Pitero, najbardziej mnie osobiście rozbraja to, że na RP większość tych wydechów to… wydechy do 2T ze zmienionym kolankiem :smiley: -> http://tnij.org/rpwydech Choć jak pokazują komentarze niektórych kupujących w tym szaleństwie jest metoda. Zenek sam kiedyś trochę doradzałem na zaprzyjaźnionym forum w kwestiach chińskich 4T, ale z czasem gdy człowiek czyta 100 raz to samo pytanie to aż nie chce się odpowiadać. Większość dzieciaków, które piszą na forach nigdy nie wpada na pomysł aby skorzystać z szukajki, tworzą kolejne takie same tematy albo odkopują stare już rozwiązane…

zenek69, zależy jaki tuning masz na myśli;) Ja mialem na myśli porządny tuning poziomu racing, evo. Niewiem ja ty ale ja jeszcze nie wiedziałem chinola z cylindrem polini evo czy malossi mhr :slight_smile:

do chinoli 2T można spoko kupić Malossi albo Barikit do chinoli 4T Naraku. Może to nie poziom racing evo, ale zawsze coś…chociaż nadal uważam że zamiast tuningować i ładować się w koszty, lepiej od razu kupić skut o pojemności 125ccm, np Kymco Agility-na kołach 12" cena nowego ok.5000zł.

roxia95, są do chinoli MHR- Replica Malossi 70ccm :wink:

Tak ale malossi mhr replica 70ccm a malossi mhr dostępne w pojemnościach 70, 77, 86 ccm to zupelnie inne cylindry.

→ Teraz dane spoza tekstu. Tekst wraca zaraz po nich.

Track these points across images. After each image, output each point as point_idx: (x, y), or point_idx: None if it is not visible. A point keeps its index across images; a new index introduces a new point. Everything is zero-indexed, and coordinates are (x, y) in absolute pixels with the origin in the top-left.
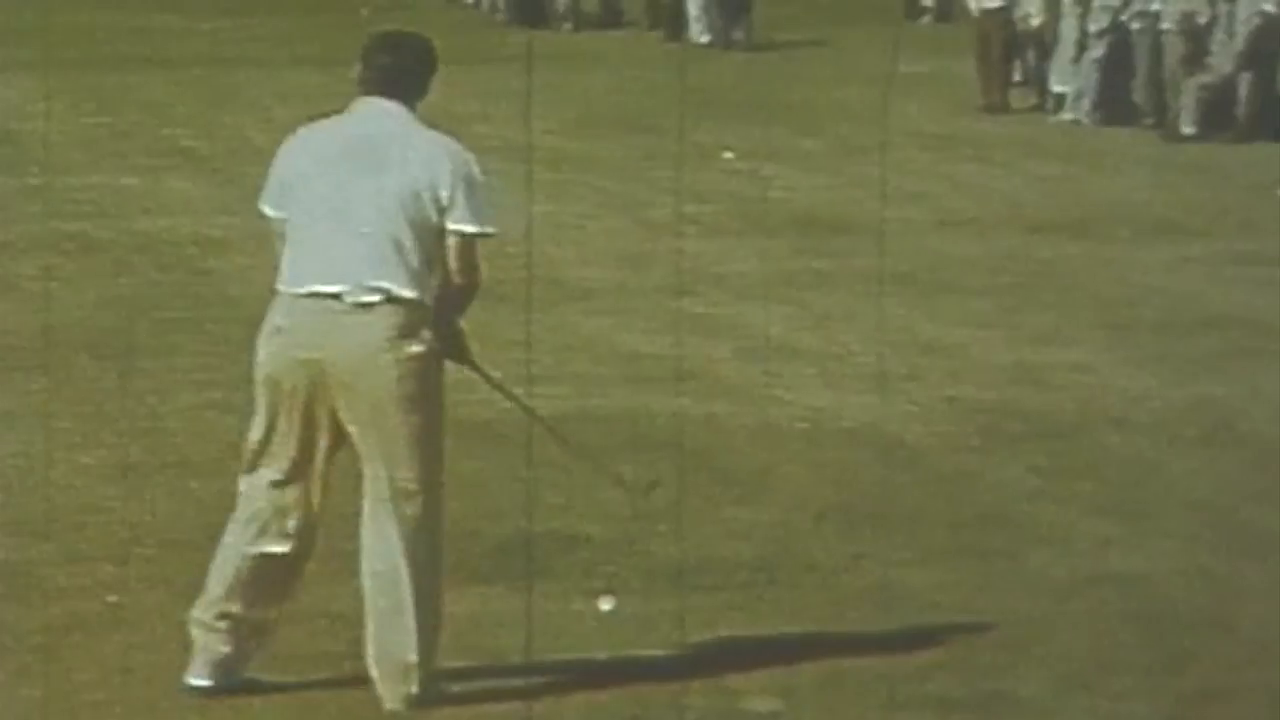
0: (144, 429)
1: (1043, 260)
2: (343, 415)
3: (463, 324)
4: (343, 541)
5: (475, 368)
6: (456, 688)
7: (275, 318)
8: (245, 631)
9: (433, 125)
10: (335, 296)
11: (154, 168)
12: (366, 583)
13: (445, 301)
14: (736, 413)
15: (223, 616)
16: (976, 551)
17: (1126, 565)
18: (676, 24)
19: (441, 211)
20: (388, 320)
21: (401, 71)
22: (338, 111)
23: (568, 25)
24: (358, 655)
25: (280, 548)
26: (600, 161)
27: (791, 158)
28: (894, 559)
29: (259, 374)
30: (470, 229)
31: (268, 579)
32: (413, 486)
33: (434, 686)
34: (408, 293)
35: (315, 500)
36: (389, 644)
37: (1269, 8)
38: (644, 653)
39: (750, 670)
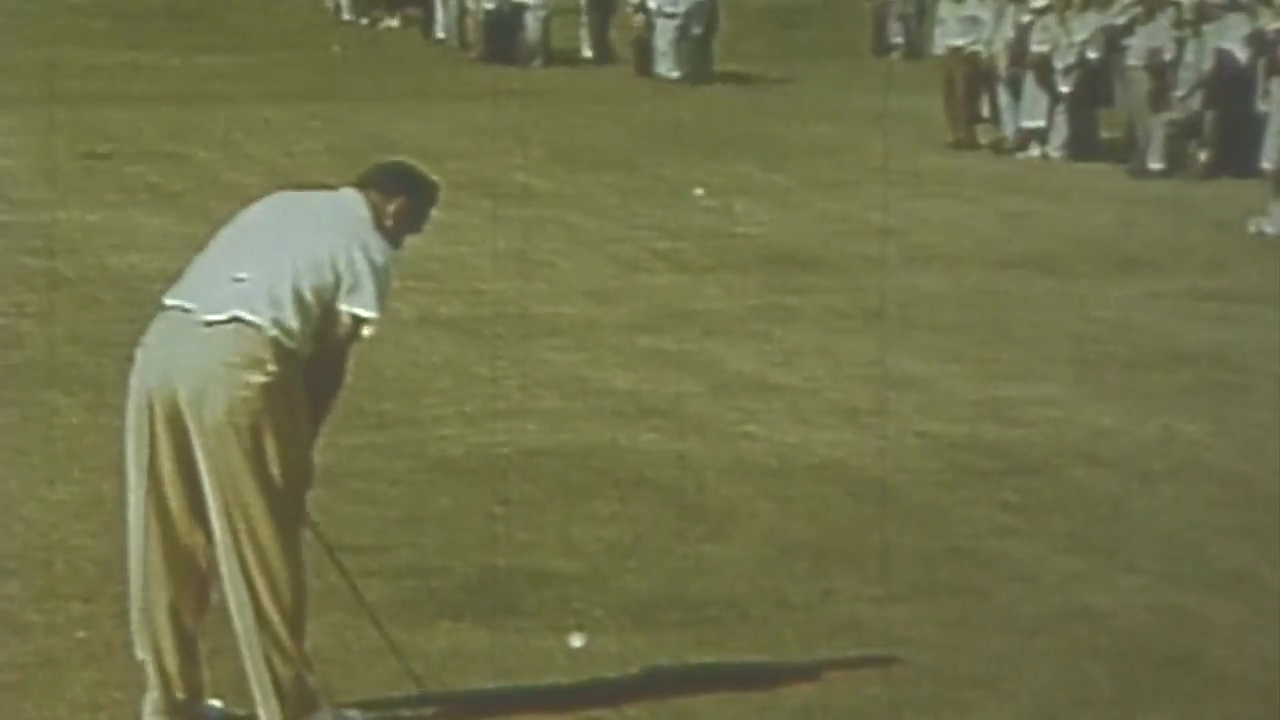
0: (113, 465)
1: (1011, 296)
2: (200, 457)
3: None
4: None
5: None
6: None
7: (148, 332)
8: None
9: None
10: (187, 311)
11: (122, 203)
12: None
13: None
14: (706, 448)
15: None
16: (946, 587)
17: (1096, 601)
18: (645, 59)
19: (337, 285)
20: (230, 342)
21: (386, 184)
22: (309, 147)
23: (537, 62)
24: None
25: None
26: (570, 197)
27: (761, 193)
28: (864, 595)
29: (132, 389)
30: (356, 310)
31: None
32: (242, 525)
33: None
34: (257, 320)
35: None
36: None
37: (1227, 45)
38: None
39: (721, 705)
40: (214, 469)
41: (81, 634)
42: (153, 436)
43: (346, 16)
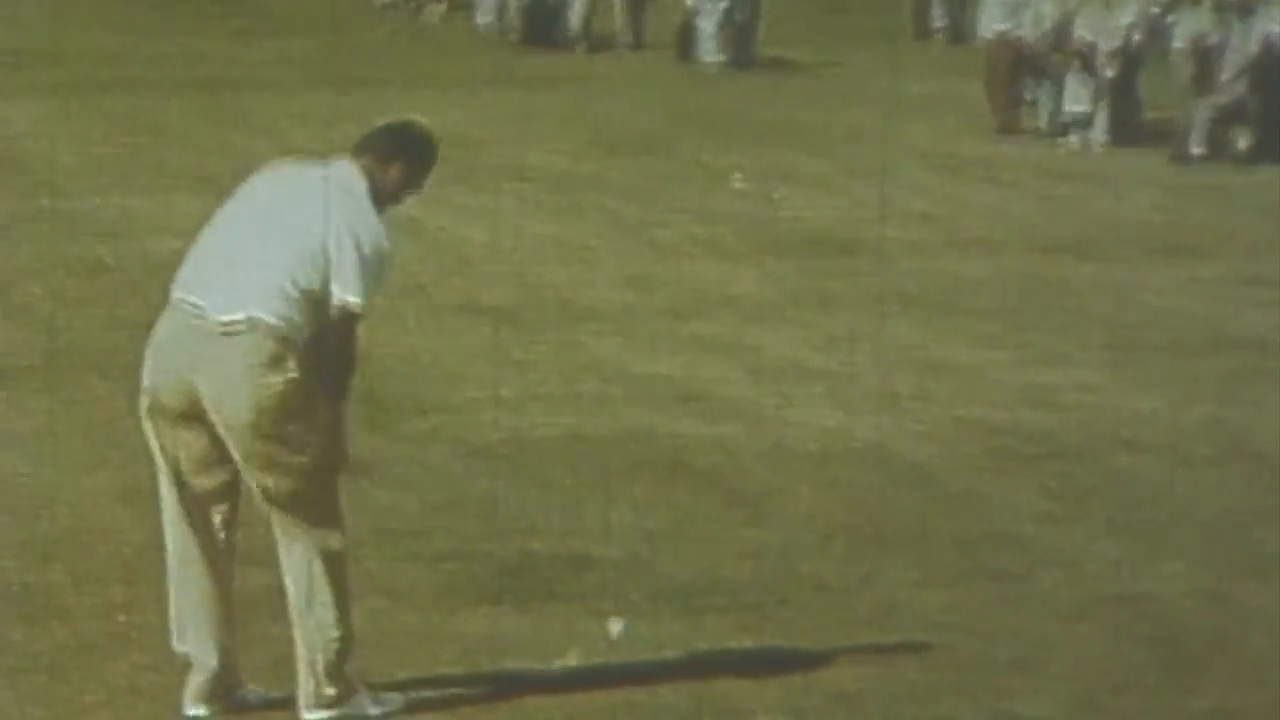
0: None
1: (1051, 281)
2: (231, 448)
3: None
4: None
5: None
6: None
7: (158, 327)
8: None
9: (443, 147)
10: (200, 312)
11: (164, 190)
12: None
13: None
14: (745, 434)
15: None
16: (985, 572)
17: (1136, 586)
18: (688, 45)
19: (330, 274)
20: (251, 348)
21: (383, 149)
22: (349, 133)
23: (580, 48)
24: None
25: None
26: (609, 183)
27: (801, 179)
28: (903, 580)
29: (144, 384)
30: (345, 296)
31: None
32: (280, 512)
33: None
34: (273, 321)
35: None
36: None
37: (1277, 29)
38: (653, 667)
39: (760, 690)
40: (246, 460)
41: (121, 618)
42: (174, 431)
43: (387, 0)
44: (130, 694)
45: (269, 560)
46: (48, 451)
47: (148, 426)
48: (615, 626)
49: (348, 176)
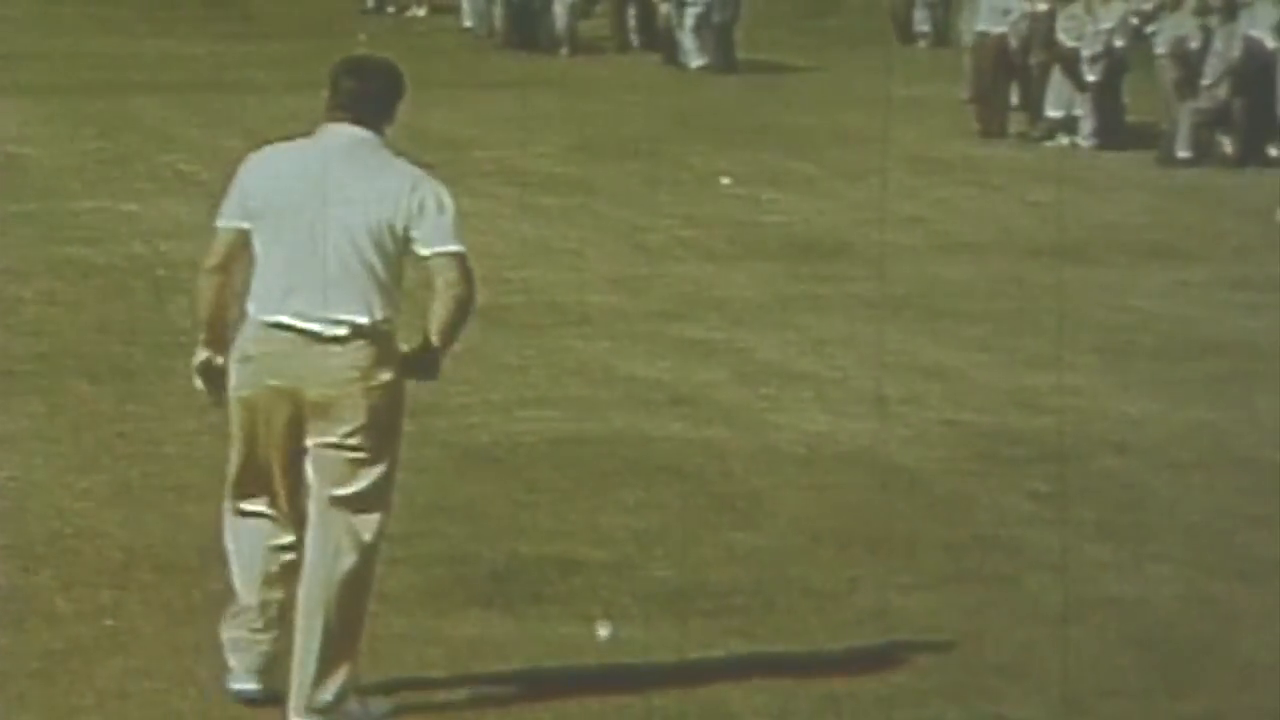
0: (142, 453)
1: (1039, 285)
2: (311, 437)
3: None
4: None
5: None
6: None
7: (245, 344)
8: (278, 624)
9: (430, 150)
10: (300, 325)
11: (152, 192)
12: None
13: (438, 324)
14: (733, 437)
15: (263, 612)
16: (974, 576)
17: (1124, 590)
18: (672, 48)
19: (409, 241)
20: (358, 353)
21: (368, 97)
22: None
23: (564, 50)
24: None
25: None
26: (597, 186)
27: (788, 182)
28: (891, 583)
29: (234, 398)
30: (453, 248)
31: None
32: (366, 508)
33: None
34: (374, 322)
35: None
36: (301, 651)
37: (1256, 33)
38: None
39: (749, 693)
40: (329, 461)
41: (110, 622)
42: (269, 432)
43: (371, 4)
44: (119, 698)
45: None
46: (36, 454)
47: (238, 418)
48: (603, 629)
49: (363, 141)
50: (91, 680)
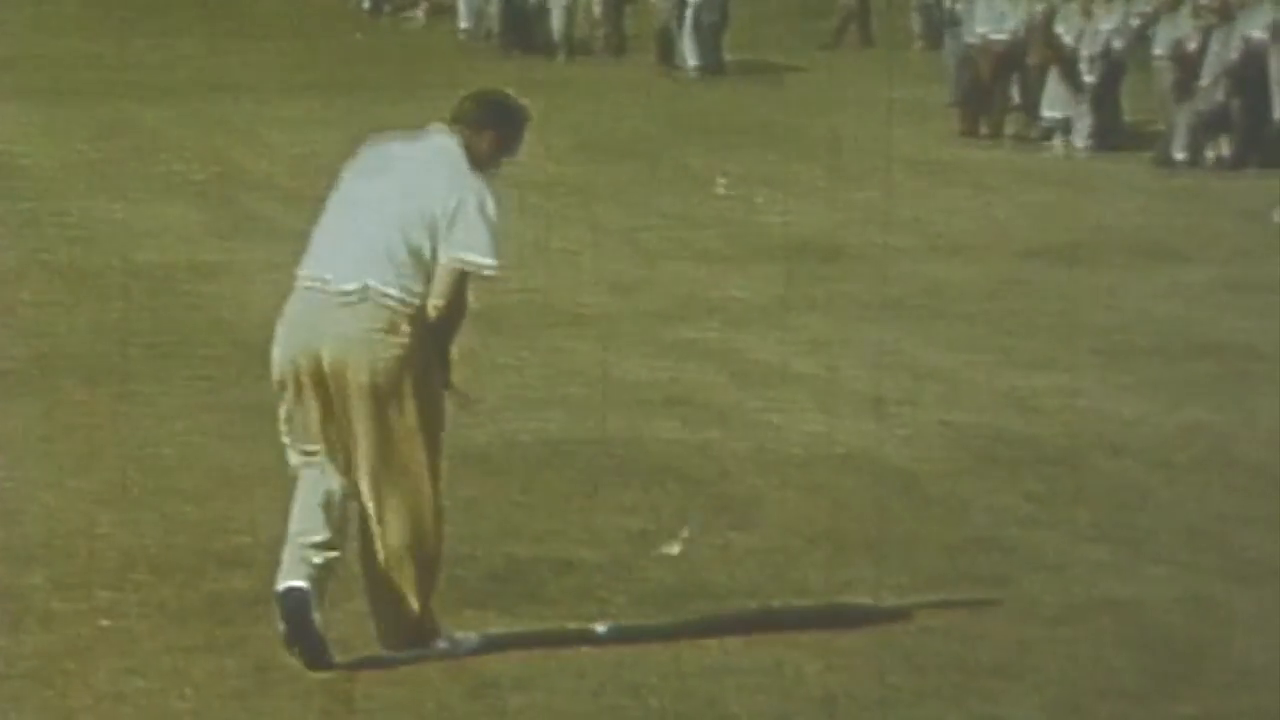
0: (137, 455)
1: (1036, 286)
2: (335, 398)
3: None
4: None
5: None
6: None
7: (287, 309)
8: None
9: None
10: (323, 285)
11: (147, 194)
12: None
13: (433, 330)
14: (730, 438)
15: (315, 546)
16: (970, 577)
17: (1120, 591)
18: (668, 50)
19: (440, 237)
20: (369, 316)
21: (470, 117)
22: (331, 138)
23: (561, 53)
24: None
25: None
26: (593, 188)
27: (784, 184)
28: (887, 584)
29: (276, 358)
30: (460, 259)
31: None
32: (390, 470)
33: None
34: (390, 290)
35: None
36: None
37: (1255, 34)
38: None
39: (745, 694)
40: (362, 421)
41: (105, 623)
42: (304, 398)
43: (368, 6)
44: (114, 699)
45: None
46: (32, 455)
47: (288, 395)
48: (599, 630)
49: (449, 144)
50: (87, 681)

Mhr replica to racing a nie evo;)

zgadza się, ale to zawsze coś… a skoro do chinoli dostępne są racing, to evo pewnie też…nie wiem, może się mylę? 2T nigdy mnie nie interesowały :wink:

Wszystko można zrobić;) pozostaje jeszcze kwestia bezpieczeństwa jechałem kiedyś chinolem racingiem z włożonym silnikiem od aeroxa i przy 100 km/h miałem wrażenie że skuter się zaraz rozpadnie. Tydzień później właściciel owego chinola skończył w szpitalu bo podczas jazdy przednie zawieszenie nie wytrzymało chociaż skuter miał niecały rok i przebieg 2000 km. Należy zawsze pamiętać że nie sztuką jest zrobić “szybki” skuter lecz prawdziwą sztuką jest to aby był on bezpieczny. I dlatego chinole się według mnie nie nadają do porządnego tuningu gdyż jakość niektórych podzespołów pozostawia wiele do życzenia.

roxia95, zgoda, ale wiele modeli chinoli 50-tek przystosowanych jest pod silnik 125 i 150ccm, więc konstrukcja ramy, zawieszeń i hamulców, nadają się do takich prędkości…tylko co to za przyjemność jechać tuningowaną pięćdziesiątką 100/godz. z obrotami silnika jak w ścigaczu 130km/h na jedynce? :wink:

Co jak co, ale najbardziej męcząca jest chyba świadomość konsekwencji w razie złapania przez policję. Podejrzewam, że zerkanie non stop w lusterka i daleko przed siebie w poszukiwaniu radiowozu nie jest niczym miłym ;).